We witnessed this sort of fanfare once again during Pope Francis’s recent visit to the United States. Not only because among the many musical pieces that could have been chosen to receive him in Philadelphia, the organization chose Copland’s piece, but also because this common man reminded millions that extraordinary things can be done by every common person.
Indeed Francis, undoubtedly one of the most powerful men and women in the world, has intelligently managed not only how to remain as a common man in the first two and a half years of his pontificate, but also to extend that mission to the rest of the Church. Part of this agenda has been his tireless efforts to transform — not the tradition of the Church, as some have interpreted, but the way in which power traditionally has been understood from Rome. There is a desire in Francis to spread, within and beyond the Church, a new way of being a “shepherd,” a new way of using material goods, a new way of preaching, and a new relationship with those with whom I disagree even on the more poignant issues. By doing this, he is seeking to eradicate the sometimes bourgeoisie manners encrusted in the hierarchy of the Church.
This transformation is what he sought to spread during his six-day visit to the United States, sharing with prison inmates, school students, seminarians, homeless, bishops, dignitaries, and many others. He told the senators, representatives, and judges of the Supreme Court — among other authorities of United States — to enter in real dialogue for the good of the people. He called world leaders gathered at the United Nations to extreme efforts to preserve the common land by changing our way of life. He invited the nuns, religious, and priests at the Saint Patrick’s Cathedral, in New York City, to work hard and be aware of the trap of being jealous with regard to one’s free and personal time. He asked once more the forgiveness of the victims of sexual abuse by priests, telling them how ashamed he personally felt, and assuring them that he is committed to preventing and punishing these types of crimes. He praised American nuns, unfairly persecuted for years by a Vatican office, reminding them that the Church would be nothing without them.

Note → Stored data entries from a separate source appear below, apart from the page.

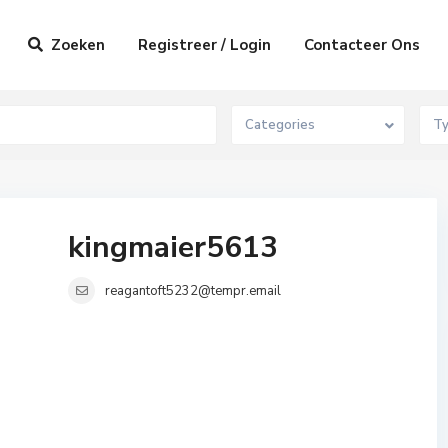
Zoeken
Registreer / Login
Contacteer Ons
Categories
T
kingmaier5613
reagantoft5232@tempr.email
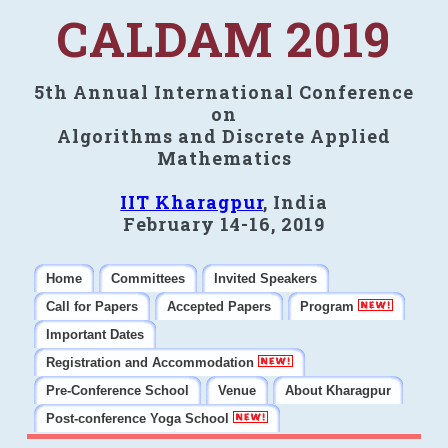
CALDAM 2019
5th Annual International Conference
on
Algorithms and Discrete Applied
Mathematics
IIT Kharagpur
, India
February 14-16, 2019
Home
Committees
Invited Speakers
Call for Papers
Accepted Papers
Program
Important Dates
Registration and Accommodation
Pre-Conference School
Venue
About Kharagpur
Post-conference Yoga School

More than transformations, Francis is starting a revolution. His invitation is striking not only because of the attractive example he offers, but also by how explicitly he witnesses to the power of the Gospel. Francis is signaling a new way compared to the accustomed manners in the Church, but not with respect to the nature of the Gospel and of the Church itself. Francis came to point out to the Church of the United States, as a common man, this fundamental truth: that the joy of Jesus is for everyone without exception, and that we will live happier as our lives become simpler and our relationships become more peaceful.
As one woman interviewed at one of the many events last week said: “It is God who transforms our lives. The Pope unites us to live that truth, but who transforms is God, not the Pope.” I think that Francis is conducting his papacy sharing the same conviction of this woman.
I firmly believe that Francis is gaining strength to go further in spreading this new way. A way that might demolish sexism in the Church, develop a fuller understanding of the family in Christian perspective, further its discourse with modern science, and be more strongly united to the fate of the world’s poor.
No doubt, the exciting visit of the Pope to the United States is a good precedent for the Synod of Bishops in Rome this coming October. There Francis, the common man, will have the opportunity to make his Church a more common one.